The National Marine Fisheries Service announced that it won’t appeal a November ruling by the 9th U.S. Circuit Court of Appeals.

A three-judge panel ruled that officials must explain how it’s OK to kill a natural predator while allowing human fishermen to inadvertently kill an equal or greater proportion of wild fish. The ruling, which overturned a lower-court decision, effectively blocked a waiver to the Marine Mammal Protection Act issued by the fisheries service in early 2008.

Federal officials had considered appealing the 9th Circuit’s decision, which was issued Nov. 23.

“The bottom line is we’re not going to work any further through the court process,” said Garth Griffin, a federal fisheries biologist overseeing the lethal-removal permit. “We understand what the court said, and they gave us guidance.”

He said the agency will conduct a new analysis of sea lion predation at the dam.

“We won’t have our new determination made until probably March,” Griffin said. “Nothing will happen between now and then.”

He added that Washington and Oregon wildlife authorities will be free to use nonlethal hazing to scatter sea lions feasting on salmon and sturgeon at the man-made bottleneck 143 miles upriver from the Pacific Ocean.
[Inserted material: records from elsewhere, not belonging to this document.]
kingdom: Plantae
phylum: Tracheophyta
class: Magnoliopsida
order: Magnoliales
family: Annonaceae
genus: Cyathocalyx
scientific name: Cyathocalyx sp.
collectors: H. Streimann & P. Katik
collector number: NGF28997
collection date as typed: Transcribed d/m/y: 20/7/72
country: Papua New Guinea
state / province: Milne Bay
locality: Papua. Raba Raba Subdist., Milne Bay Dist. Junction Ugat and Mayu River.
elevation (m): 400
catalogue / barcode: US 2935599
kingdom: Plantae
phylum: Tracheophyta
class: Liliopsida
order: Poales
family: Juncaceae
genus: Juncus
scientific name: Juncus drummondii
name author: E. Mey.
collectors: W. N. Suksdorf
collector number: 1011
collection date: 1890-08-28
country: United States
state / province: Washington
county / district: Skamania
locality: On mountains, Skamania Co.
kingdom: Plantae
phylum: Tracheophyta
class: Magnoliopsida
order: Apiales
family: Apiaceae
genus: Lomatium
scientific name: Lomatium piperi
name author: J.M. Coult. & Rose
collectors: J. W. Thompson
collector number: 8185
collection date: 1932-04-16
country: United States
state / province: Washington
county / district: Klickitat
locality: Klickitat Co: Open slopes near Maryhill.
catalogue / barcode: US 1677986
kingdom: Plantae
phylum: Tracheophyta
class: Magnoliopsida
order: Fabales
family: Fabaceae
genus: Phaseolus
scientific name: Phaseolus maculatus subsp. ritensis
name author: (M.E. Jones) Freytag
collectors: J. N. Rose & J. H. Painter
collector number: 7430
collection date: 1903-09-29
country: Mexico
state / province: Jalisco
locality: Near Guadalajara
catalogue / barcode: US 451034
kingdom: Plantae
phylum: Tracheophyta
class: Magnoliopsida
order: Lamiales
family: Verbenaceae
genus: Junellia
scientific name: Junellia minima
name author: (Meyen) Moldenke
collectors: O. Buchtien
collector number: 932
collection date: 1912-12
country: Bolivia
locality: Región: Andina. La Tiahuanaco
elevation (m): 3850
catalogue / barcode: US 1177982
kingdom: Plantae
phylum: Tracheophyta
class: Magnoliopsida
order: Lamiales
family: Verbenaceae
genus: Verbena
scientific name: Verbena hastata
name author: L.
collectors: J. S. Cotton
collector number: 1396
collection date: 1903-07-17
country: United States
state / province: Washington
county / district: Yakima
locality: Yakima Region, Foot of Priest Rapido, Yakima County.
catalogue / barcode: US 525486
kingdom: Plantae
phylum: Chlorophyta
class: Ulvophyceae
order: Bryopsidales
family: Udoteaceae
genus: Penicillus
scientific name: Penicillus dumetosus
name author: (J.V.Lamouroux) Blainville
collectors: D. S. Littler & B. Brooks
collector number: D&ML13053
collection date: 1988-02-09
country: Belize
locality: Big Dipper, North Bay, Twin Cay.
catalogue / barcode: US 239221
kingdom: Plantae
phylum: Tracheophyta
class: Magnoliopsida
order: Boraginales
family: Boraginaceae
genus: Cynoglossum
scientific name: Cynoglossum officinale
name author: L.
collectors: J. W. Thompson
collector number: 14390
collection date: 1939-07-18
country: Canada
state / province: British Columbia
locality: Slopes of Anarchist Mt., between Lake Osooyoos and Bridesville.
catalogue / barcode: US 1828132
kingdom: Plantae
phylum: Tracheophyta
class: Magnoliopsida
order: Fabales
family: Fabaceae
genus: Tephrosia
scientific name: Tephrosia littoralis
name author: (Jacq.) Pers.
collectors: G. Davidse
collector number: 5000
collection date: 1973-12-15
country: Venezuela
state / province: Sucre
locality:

The hulking pinnipeds followed an unusually large run of spring chinook in 2001, and they’ve returned each year since.

State officials are optimistic federal authorities will satisfy the court’s concern and reissue the lethal-removal permit, said Guy Norman, regional administrator for the Washington Department of Fish and Wildlife in Vancouver.

State and federal authorities say they’ve invested heavily in habitat restoration, costly operational changes to dams and reductions in fishing to conserve imperiled wild salmon in the Columbia River basin.

Non-lethal hazing has been ineffective in reducing sea lion predation, officials said.

Norman said ignoring the problem “can have the effect of countering some of the other actions we’re taking and the investments from people up and down the basin.”

Sea lions usually begin to appear at the dam in February.

NMFS had permitted state game agents to kill nuisance animals eating wild salmon, which are protected by the Endangered Species Act. The permit authorized the states to remove as many as 85 nuisance animals per year.

Wildlife agents have captured and euthanized 22 animals and relocated 10 sea lions to zoos or aquariums since the program began.